My sophomore year in college, I shared a door room with this guy, Greg. Greg was the best roommate a 19-year old could ask for, for the simple fact that he was never around. Greg had a serious girlfriend, and whether out of affection for her or a distaste for Busch Light and Italian League soccer, he chose to spend all of his time at her dorm.
So which dorm room was Greg’s? The one he was assigned pursuant to school records, or the one where he brushed his teeth, kept his stuff, and slept 99 days out of 100?
Hell if I know; but then, it’s not my job to know. The same can’t be said for the members of the Tax Court, however, who recently had to determine which of a taxpayers’ two houses was their home. And all that was at stake was a $140,000 tax deficiency.
Marylou Stromme (Marylou) was a kind soul, this much is not open for debate. Marylou’s developmentally disabled older brother had spent much of his life institutionalized, motivating her to find a way to provide a better life for those similarly challenged. Her first step was to open a group home where patients could get better care than that found in congregate institutions.
The Stromme’s owned two homes, one on Lacasse Drive (Lacasse) and one on Emil Ave (Emil). For various reasons, the Strommes chose to convert the Emil property into the group home, performing extensive renovations and eventually housing up to six “clients.”

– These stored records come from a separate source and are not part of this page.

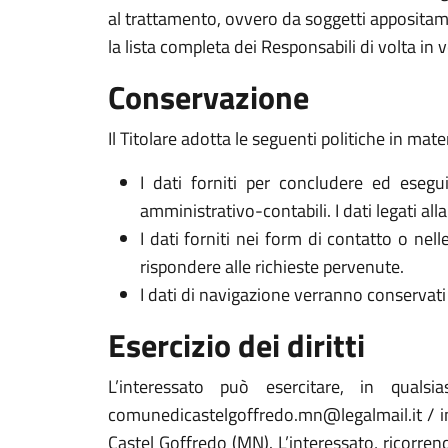
al trattamento, ovvero da soggetti appositam
la lista completa dei Responsabili di volta in v
Conservazione
Il Titolare adotta le seguenti politiche in mate
I dati forniti per concludere ed esegui
amministrativo-contabili. I dati legati al
I dati forniti nei form di contatto o nel
rispondere alle richieste pervenute.
I dati di navigazione verranno conservati 
Esercizio dei diritti
L’interessato può esercitare, in qualsi
comunedicastelgoffredo.mn@legalmail.it / i
Castel Goffredo (MN). L’interessato, ricorrend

Marylou spent so much time at the Emil home, most of the surrounding neighbors assumed she lived there. She would often spend the night, recieve mail there, and perform basic upkeep. She would, however, return to the Lacasse home to be with her family and enjoyed the trappings of suburbia:
It was at the LaCasse Drive house that the Strommes held family get togethers and celebrated the safe return of another son from service in Iraq. LaCasse Drive house was also where they celebrated Thanksgiving and Christmas. Ms. Stromme found it a more restful place to recover from foot surgery.
In exchange for providing foster care, the State of Minnesota paid the Strommes $556,000 over 2005 and 2006. The Strommes excluded the payments from income. The IRS disagreed with this treatment, assessing over $140,000 in tax due, interest, and penalties.
Section 131 provides an exclusion from income for qualified foster care payments. To qualify for the exclusion, the payments must be:
1. Made pursuant to a foster care program of a state;
2. Paid by a State or political subdivision thereof, or a qualified agency; and;
3. Paid to a foster care provider for the care of a qualified foster individual in the foster care provider’s home.
At issue was the third requirement; specifically, the interpretation of the phrase “in the foster care provider’s home.” With no regulations and minimal relevant case law to reference, the Tax Court was left to determine what Congress intended with the use of the word “home.” Ultimately, the court concluded that mere ownership of the Emil foster house was not enough; the Strommes were required to provide foster care at the house at which they reside.
We interpret the Code’s use of the word “home” to mean the house where a person regularly performs the routines of his private life–for example, shared meals and holidays with his family, or family time with children or grandchildren.
Ultimately, the Strommes were sold out by their Lacasse neighbors — with whom they seemed to have engaged in previous altercations — who testified that the Lacasse home was indeed where the Strommes resided:
The LaCasse Drive neighbors also knew the Strommes owned two houses, and those neighbors understood that the Strommes worked at the Emil Avenue house. They frequently saw Ms. Stromme leave in the morning to go to work at the Emil Avenue house and then return in the evening. They often saw Mr. Stromme working in the yard or on his cars; they saw both Strommes bringing in groceries and noted Ms. Stromme’s car was reliably in the driveway around dinnertime. They also credibly recounted scenes of the Strommes having ordinary suburban American fun, like returning from a Minnesota Wild hockey game [Ed note: there’s nothing fun about a hockey game] or throwing a lively pool party–
Based in part on this damning testimony, the court was forced to conclude that while the Strommes owned two houses, only the Lacasse property was their home. And since the Strommes did not provide foster care in their home, the full amount of the payments were taxable, as the Strommes’ failed to meet the requirements of Section 131.
The decision was not without its controversy. While both Judges Holmes and Gustafson concurred with the opinion, they disagreed on the precedent being established.
Judge Holmes believed that a foster care provider could have more than one home; the exclusion is not limited to payments received for providing care at the taxpayer’s primary residence. For example, a taxpayer could own and reside in a primary residence as well as a vacation home, with foster care provided in either one qualifying for exclusion. The issue in Strommes — according to Judge Holmes — was that the Emil house was not even a vacation home, it was simply a place of business. But in other situations, where a taxpayer provided foster care services in one of several homes owned and used by the taxpayer as a residence, the taxpayer should be entitled to the Section 131 exclusion.
Judge Gustafson disagreed, arguing that exclusions must be narrowly construed, and thus a taxpayer’s home had to follow the singular language written into the statute.